Work instructions:
With pictures left out, only the lines from the one containing "hfov_deg: 98.1" through the end of the records should be reproduced exactly, please.

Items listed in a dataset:

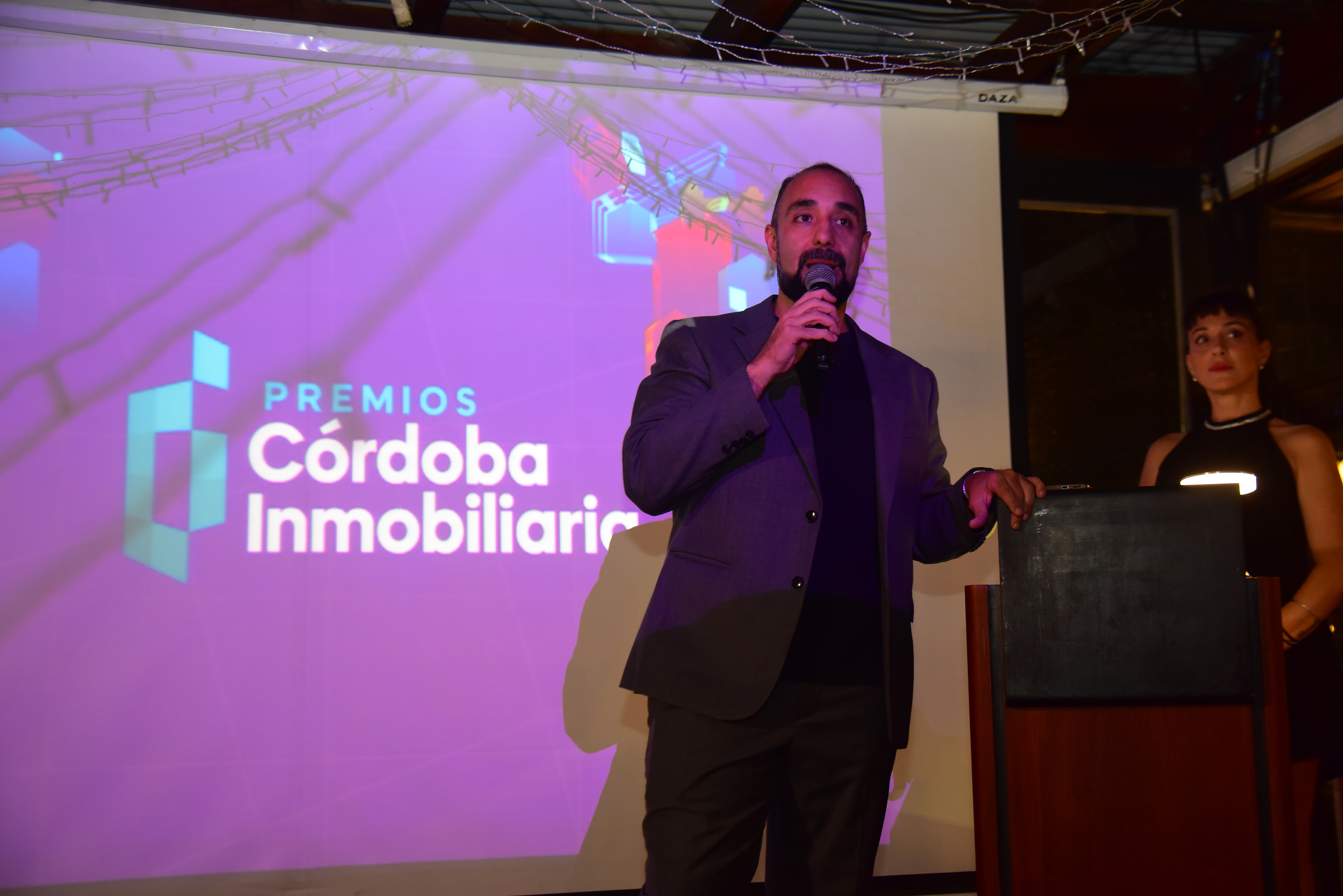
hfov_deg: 44.4
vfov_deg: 30.5
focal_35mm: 44
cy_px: 471
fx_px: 1642
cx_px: 738
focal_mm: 40
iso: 2500
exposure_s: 1/50
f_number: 4
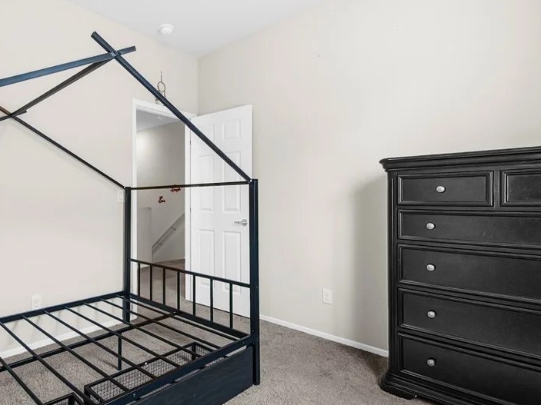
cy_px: 203
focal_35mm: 21
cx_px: 189
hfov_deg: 76.9
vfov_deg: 63.4
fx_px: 328
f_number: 7.1
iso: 1600
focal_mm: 10
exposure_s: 1/40
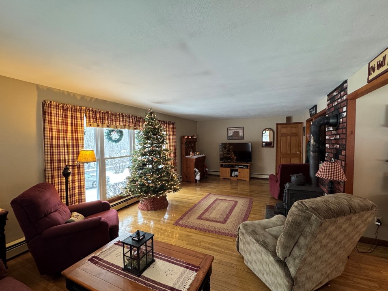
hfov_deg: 98.1
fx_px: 168
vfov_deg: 81.7
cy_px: 148
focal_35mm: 15
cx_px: 204
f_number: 2.2
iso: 250
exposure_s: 1/60
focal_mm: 2.22
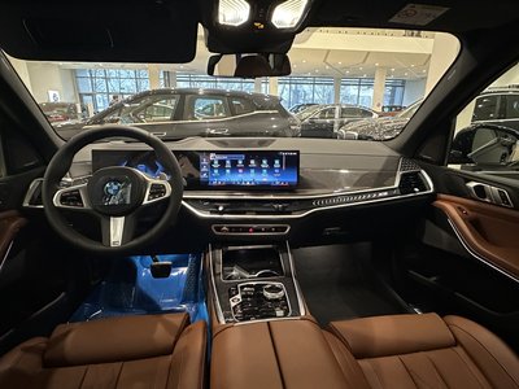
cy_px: 194
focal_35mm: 14
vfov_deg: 85.7
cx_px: 260
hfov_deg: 102.1
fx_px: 210
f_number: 2.2
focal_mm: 2.22
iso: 1000
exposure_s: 1/49
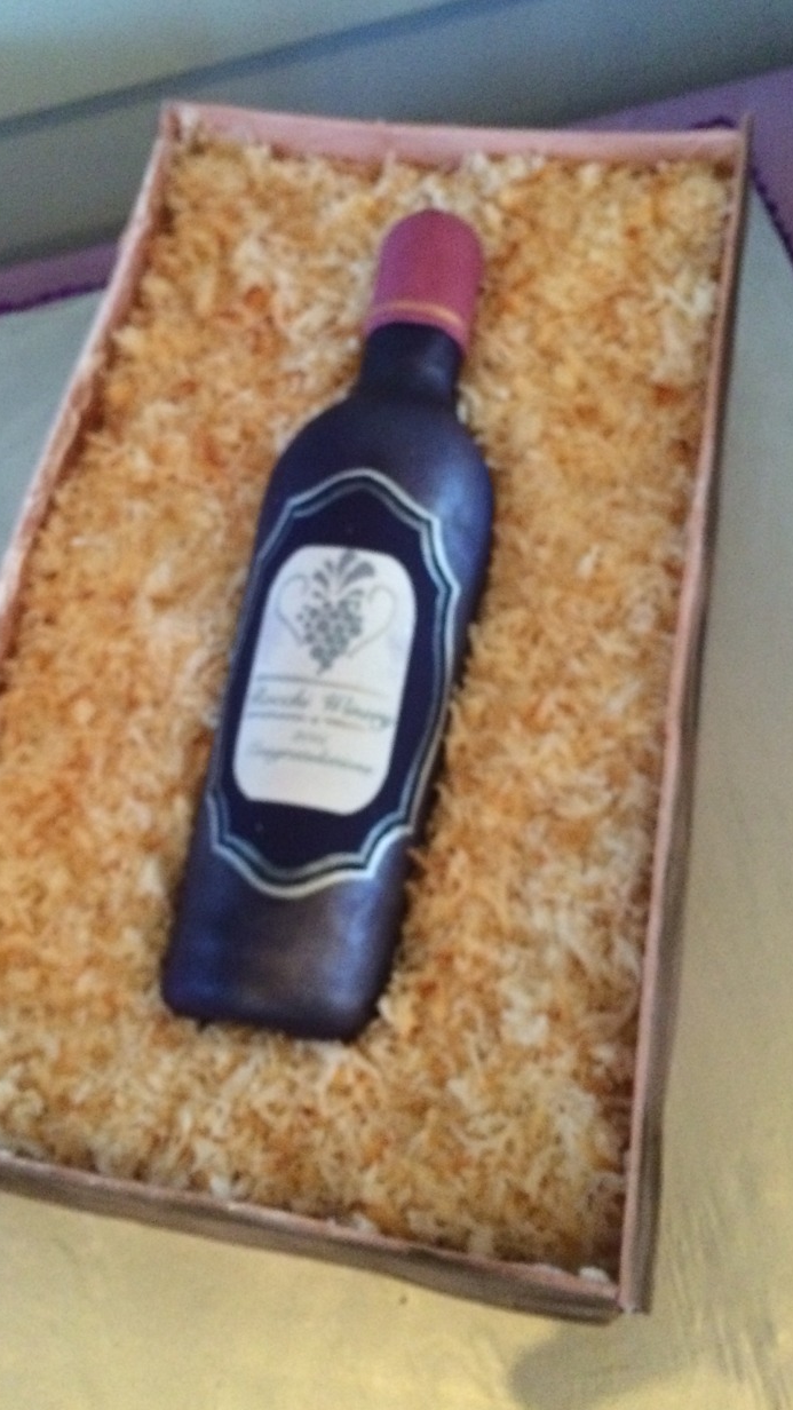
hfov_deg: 33.7
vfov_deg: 56.5
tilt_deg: -60.4
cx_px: 342
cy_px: 635
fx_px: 1308
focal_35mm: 35
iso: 500
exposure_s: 1/15
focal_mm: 4.15
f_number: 2.2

Exercise answer:
hfov_deg: 98.1
fx_px: 168
vfov_deg: 81.7
cy_px: 148
focal_35mm: 15
cx_px: 204
f_number: 2.2
iso: 250
exposure_s: 1/60
focal_mm: 2.22
cy_px: 194
focal_35mm: 14
vfov_deg: 85.7
cx_px: 260
hfov_deg: 102.1
fx_px: 210
f_number: 2.2
focal_mm: 2.22
iso: 1000
exposure_s: 1/49
hfov_deg: 33.7
vfov_deg: 56.5
tilt_deg: -60.4
cx_px: 342
cy_px: 635
fx_px: 1308
focal_35mm: 35
iso: 500
exposure_s: 1/15
focal_mm: 4.15
f_number: 2.2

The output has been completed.